■ Task requirements ■
All the lines below should be set down exactly, with no picture carried into the copy.

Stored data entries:
--------------------------------------------------

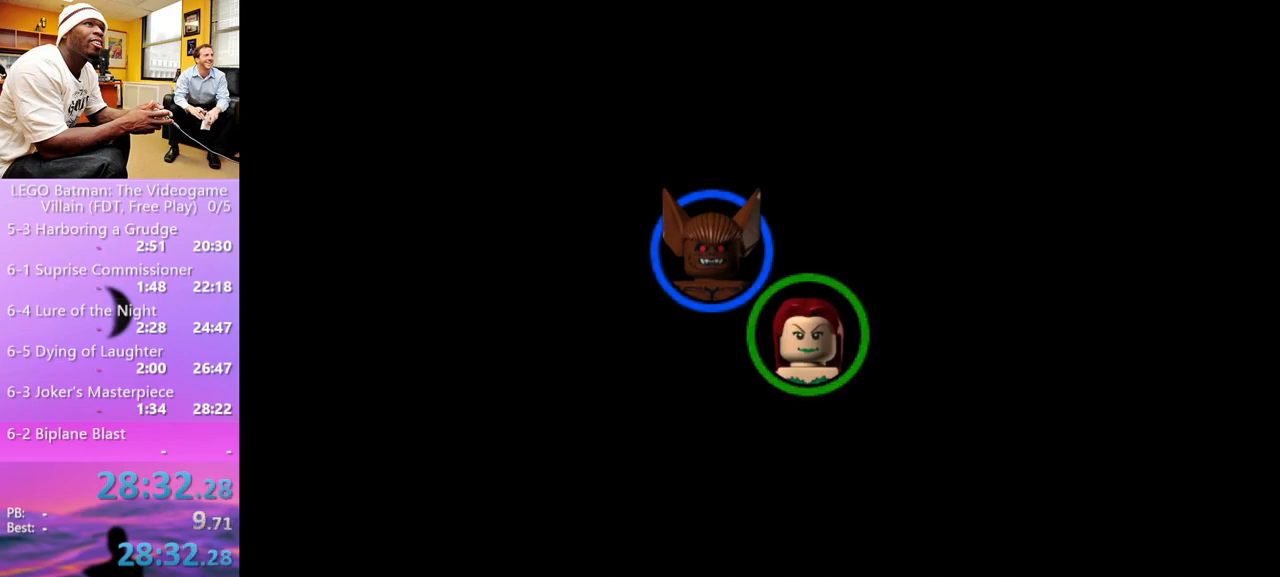
{"buttons": ["Y"], "left_stick": "up-right", "right_stick": "center", "events": [[67, "Y", "down"], [100, "Y", "up"], [233, "Y", "down"], [267, "Y", "up"], [333, "Y", "down"], [400, "Y", "up"], [500, "Y", "down"]]}
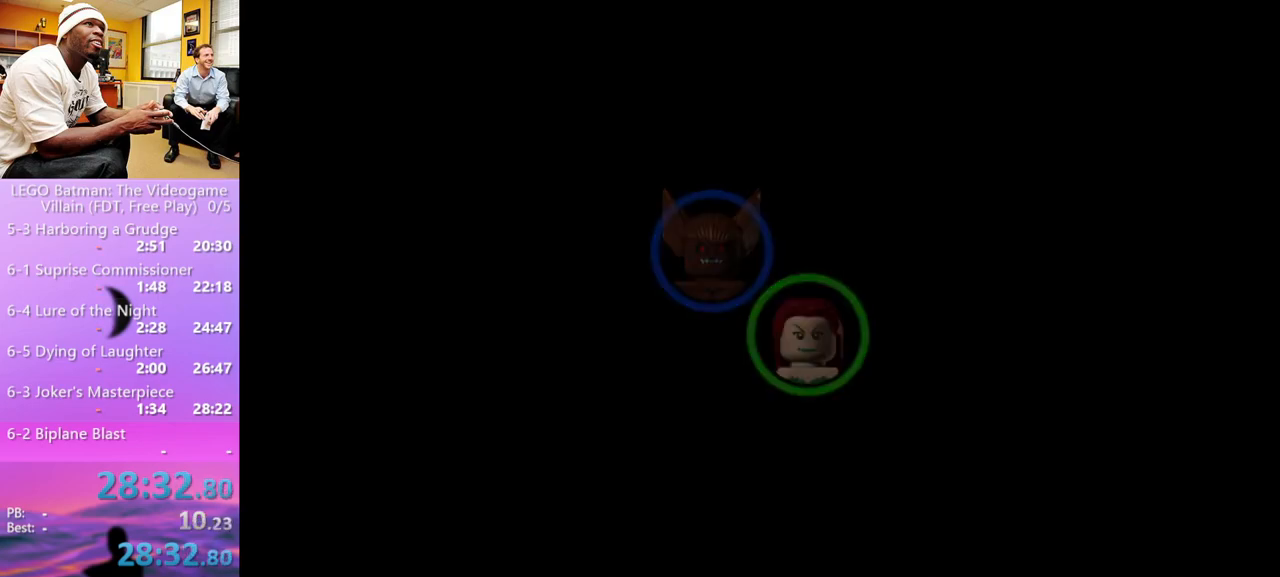
{"buttons": [], "left_stick": "up-right", "right_stick": "center", "events": [[33, "Y", "up"], [133, "Y", "down"], [200, "Y", "up"]]}
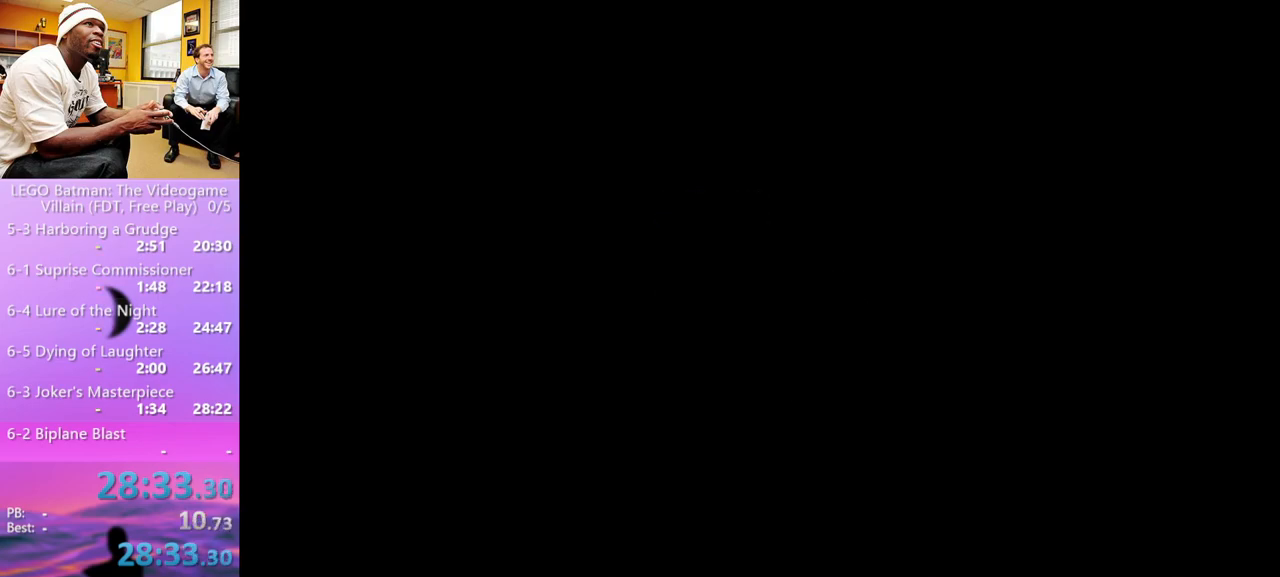
{"buttons": [], "left_stick": "up-right", "right_stick": "center", "events": []}
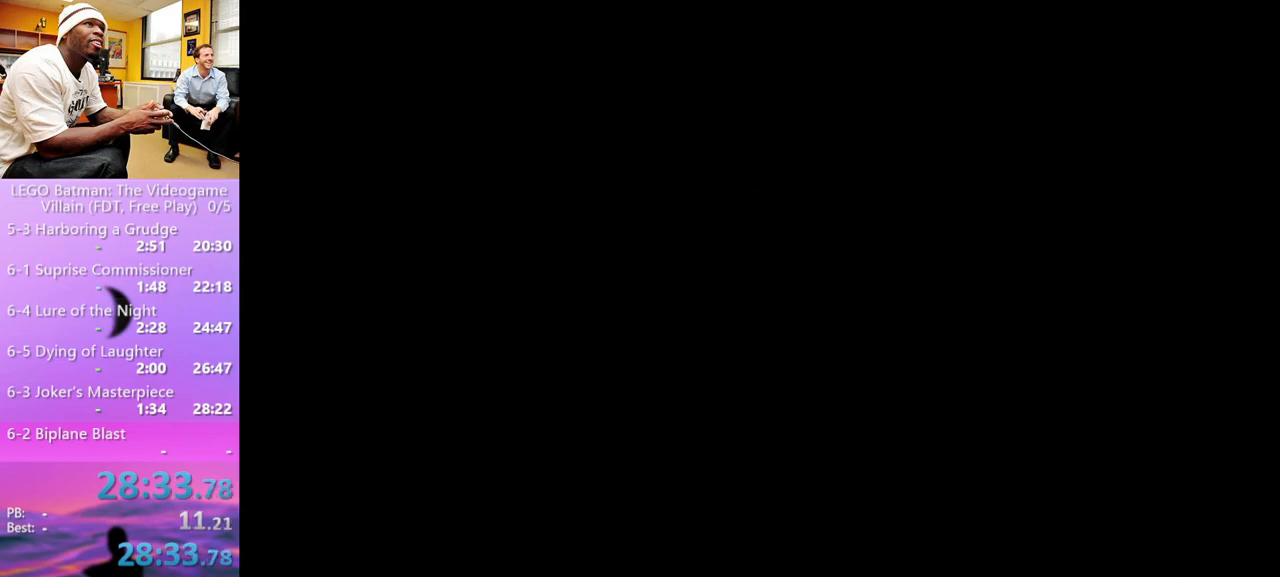
{"buttons": [], "left_stick": "up-right", "right_stick": "center", "events": []}
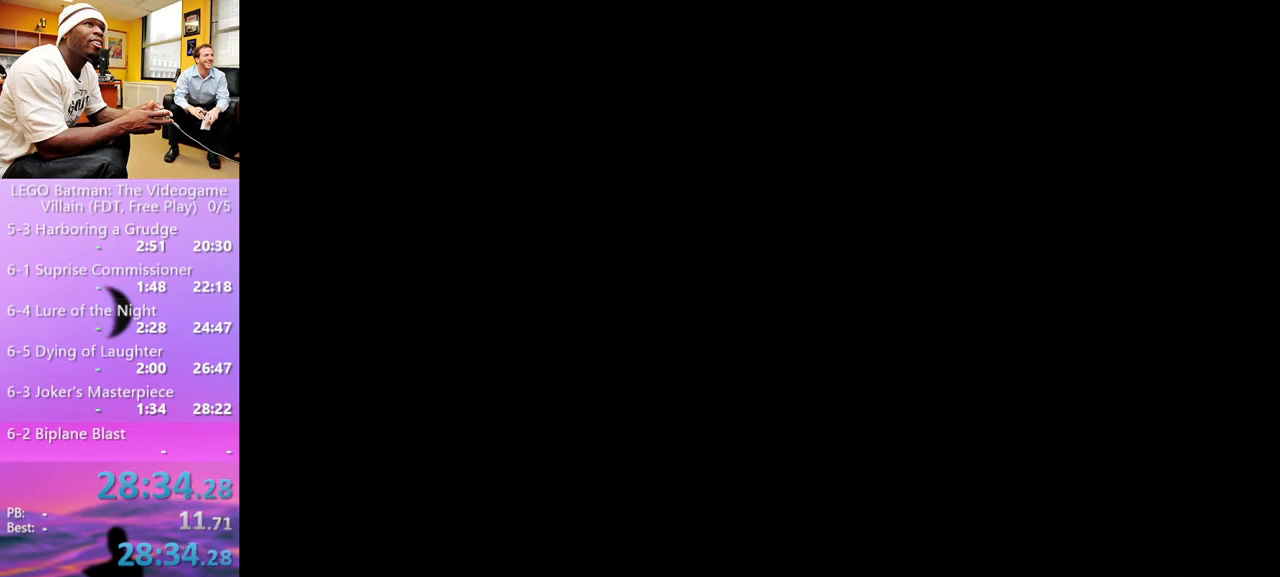
{"buttons": [], "left_stick": "up-right", "right_stick": "center", "events": []}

--------------------------------------------------

■ Written answer ■
{"buttons": ["Y"], "left_stick": "up-right", "right_stick": "center", "events": [[67, "Y", "down"], [100, "Y", "up"], [233, "Y", "down"], [267, "Y", "up"], [333, "Y", "down"], [400, "Y", "up"], [500, "Y", "down"]]}
{"buttons": [], "left_stick": "up-right", "right_stick": "center", "events": [[33, "Y", "up"], [133, "Y", "down"], [200, "Y", "up"]]}
{"buttons": [], "left_stick": "up-right", "right_stick": "center", "events": []}
{"buttons": [], "left_stick": "up-right", "right_stick": "center", "events": []}
{"buttons": [], "left_stick": "up-right", "right_stick": "center", "events": []}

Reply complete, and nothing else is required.